As part of its membership of the EU, the UK’s intellectual property regime has, to a large extent, been governed by European Law. This is particularly applicable in trademarks, where the EU Intellectual Property Office provides for a centralised application and granting system of trade marks, which have effect across the whole of the EU, including the UK.
A huge concern for businesses and brand owners is whether their EU registered trademarks will continue to have effect in the UK in a post-Brexit world. Practitioners have largely been quite confident that this would have to be the case, with many feeling some sort of ‘grandfathering’ regime converting existing EU Trademarks into UK registered trademarks at some point down the line is a likely outcome.

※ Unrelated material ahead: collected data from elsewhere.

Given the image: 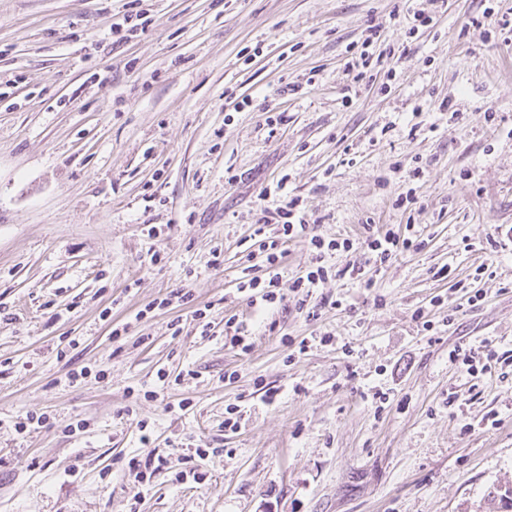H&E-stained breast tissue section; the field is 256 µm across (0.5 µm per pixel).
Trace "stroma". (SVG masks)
<instances>
[{
	"mask_svg": "<svg viewBox=\"0 0 512 512\" xmlns=\"http://www.w3.org/2000/svg\"><path fill=\"white\" fill-rule=\"evenodd\" d=\"M143 7L149 28L117 43L129 0H0V512H477L512 485V373L448 352L512 358V41L482 16L512 0ZM417 10L432 27L410 30ZM372 26L396 75L357 87L349 47ZM280 180L317 234L354 242L309 297L315 320L291 291L306 243L288 246L280 302L238 289L259 193ZM409 191L417 205L396 207ZM369 226L423 245L376 264ZM353 263L373 287L343 275ZM177 292L191 303L161 306ZM29 411L43 426L17 432ZM133 456L166 464L141 486ZM448 359L466 369L469 374L491 370V363L502 361L492 343L484 342L479 346H470L459 343L448 352ZM480 366V370H479Z\"/></svg>",
	"mask_w": 512,
	"mask_h": 512,
	"instance_id": "35a3bbf8",
	"label": "stroma"
}]
</instances>
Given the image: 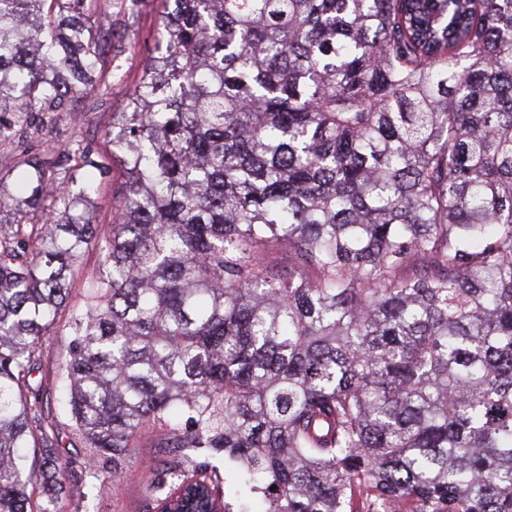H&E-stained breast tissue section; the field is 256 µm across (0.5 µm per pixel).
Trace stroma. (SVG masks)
<instances>
[{"mask_svg":"<svg viewBox=\"0 0 512 512\" xmlns=\"http://www.w3.org/2000/svg\"><path fill=\"white\" fill-rule=\"evenodd\" d=\"M162 10L161 0H142L140 4L138 18L121 52L129 78H137L141 71L148 55L151 34ZM125 100L126 89L122 86L113 87L111 95L101 100L89 96L73 98L65 111L42 113L16 148L17 153L37 155L50 166L58 162L61 150L69 141L83 140L100 165L97 173L100 190L93 198V214L96 223L104 227L112 220L121 180L120 169L112 161L107 131L113 113L123 109ZM18 174L13 161L0 155V184L10 195L7 207L0 211V219L25 224L43 223L48 217V209L34 210L24 205V195L16 187ZM64 344L63 334L51 337L40 368L33 375L34 381L43 382L50 394L45 409L57 422L61 460L67 466L71 482L78 484L85 493L83 499L66 502L64 512H147L152 499L167 491V477L156 459L158 437L154 434L143 437L117 467L120 472L117 490H99L88 473L84 444L72 430L71 422L59 403L62 383L58 376V363Z\"/></svg>","mask_w":512,"mask_h":512,"instance_id":"obj_1","label":"stroma"}]
</instances>
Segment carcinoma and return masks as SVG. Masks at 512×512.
I'll list each match as a JSON object with an SVG mask.
<instances>
[{
	"instance_id": "carcinoma-1",
	"label": "carcinoma",
	"mask_w": 512,
	"mask_h": 512,
	"mask_svg": "<svg viewBox=\"0 0 512 512\" xmlns=\"http://www.w3.org/2000/svg\"><path fill=\"white\" fill-rule=\"evenodd\" d=\"M138 0H0V148L102 98ZM107 132L108 232L80 141L17 162L0 224V512H63L31 383L67 313L61 401L88 465L160 431L166 499L264 512H512V0H164ZM82 303L70 282L91 246ZM284 246L288 269L260 253ZM20 168L14 166V162L4 155H0V177L7 193L11 195L7 207L0 212L3 221L14 222L21 220L22 224H42L49 216L51 208L49 200L43 203V208L34 211L23 204L25 194L19 192L16 187L17 176Z\"/></svg>"
}]
</instances>
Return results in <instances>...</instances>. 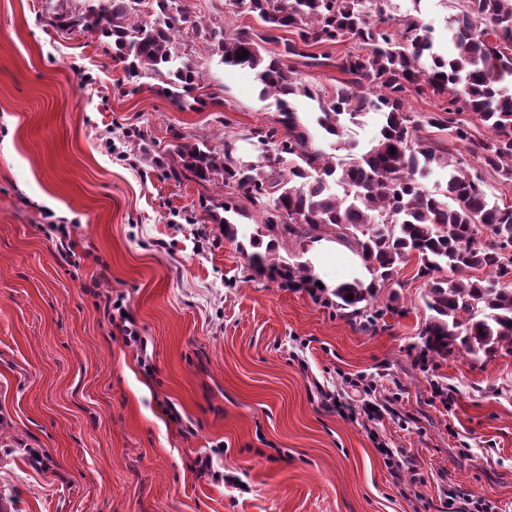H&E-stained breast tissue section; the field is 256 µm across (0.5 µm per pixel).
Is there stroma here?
<instances>
[{"label":"stroma","instance_id":"stroma-1","mask_svg":"<svg viewBox=\"0 0 512 512\" xmlns=\"http://www.w3.org/2000/svg\"><path fill=\"white\" fill-rule=\"evenodd\" d=\"M85 7L0 0V512H449L461 492L512 512V355L425 352L413 259L365 324L254 270L212 220L220 186L169 181L156 160L177 131L253 155L273 99L200 38L189 57L224 103L180 108L96 35L52 27ZM276 250L330 286L361 272L338 242ZM101 273L151 370L97 307ZM365 382L391 411L363 415Z\"/></svg>","mask_w":512,"mask_h":512}]
</instances>
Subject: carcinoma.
Here are the masks:
<instances>
[{"mask_svg": "<svg viewBox=\"0 0 512 512\" xmlns=\"http://www.w3.org/2000/svg\"><path fill=\"white\" fill-rule=\"evenodd\" d=\"M224 6L254 14L261 29L194 23L188 33L184 0H92L80 13L54 17L52 26L112 40L113 58L129 78L163 76L166 96L191 109L217 102L219 93L203 91L179 42L209 37L222 64L254 72L260 96L275 97L279 118L250 131L267 147L253 160L238 154L235 136L213 148L205 140L184 143L173 132L177 159L163 162L164 176L178 183L221 179L224 216L213 220L224 225V238L248 253L252 267L290 283L316 287L313 264L288 262L263 238L292 239L304 252L330 234L346 244L370 281L356 277L322 291H331L351 319L365 315L377 285L402 287L400 266L417 258L430 311L424 348L440 357L511 355L512 205L491 199L470 164L418 131L448 132L454 147L512 183V0H465L448 21L453 52L446 57L418 15L394 16L388 0H224ZM341 43L352 47L335 57L313 51ZM245 51L246 58H237ZM296 58L333 66L345 78L324 98L298 77ZM428 91L441 101L438 111H410L407 96ZM303 98L318 101V125L339 139L346 124L380 115L370 146L347 150L341 163L316 148L296 112ZM463 113L471 119H458ZM434 166L447 174L432 191L419 179ZM257 214L262 223L245 245L239 226Z\"/></svg>", "mask_w": 512, "mask_h": 512, "instance_id": "carcinoma-1", "label": "carcinoma"}]
</instances>
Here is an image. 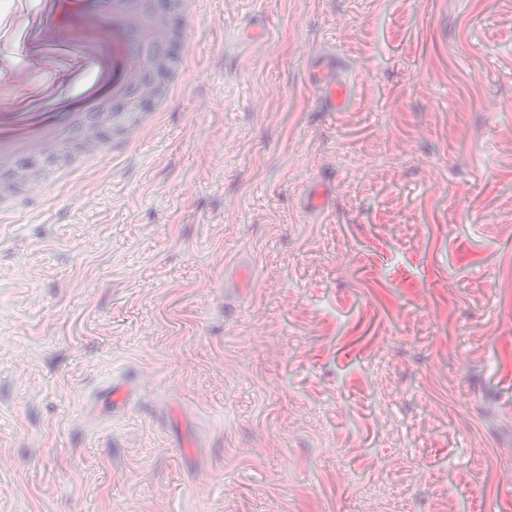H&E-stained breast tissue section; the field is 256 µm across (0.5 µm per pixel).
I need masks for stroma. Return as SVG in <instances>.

The EU moved to reduce uncertainty on 28 February, 2018 in the first draft agreement governing the UK’s withdrawal. It sets out that “the protection enjoyed in the United Kingdom on the basis of Union law by both UK and EU 27 holders of intellectual property rights having unitary character within the Union before the withdrawal date is not undermined by the withdrawal of the United Kingdom from the European Union”. This would apply to the unitary IP rights (EU trade marks, registered community designs, plant varieties).
One final concern which has attracted a lot of headlines is what will happen to goods which have ‘geographic indication’ protection under EU law, such as the Cornish Pastie and Scottish Whiskey. What will happen to these remains to be seen, though again, most industry experts believe those rights will be preserved through bilateral or other agreements.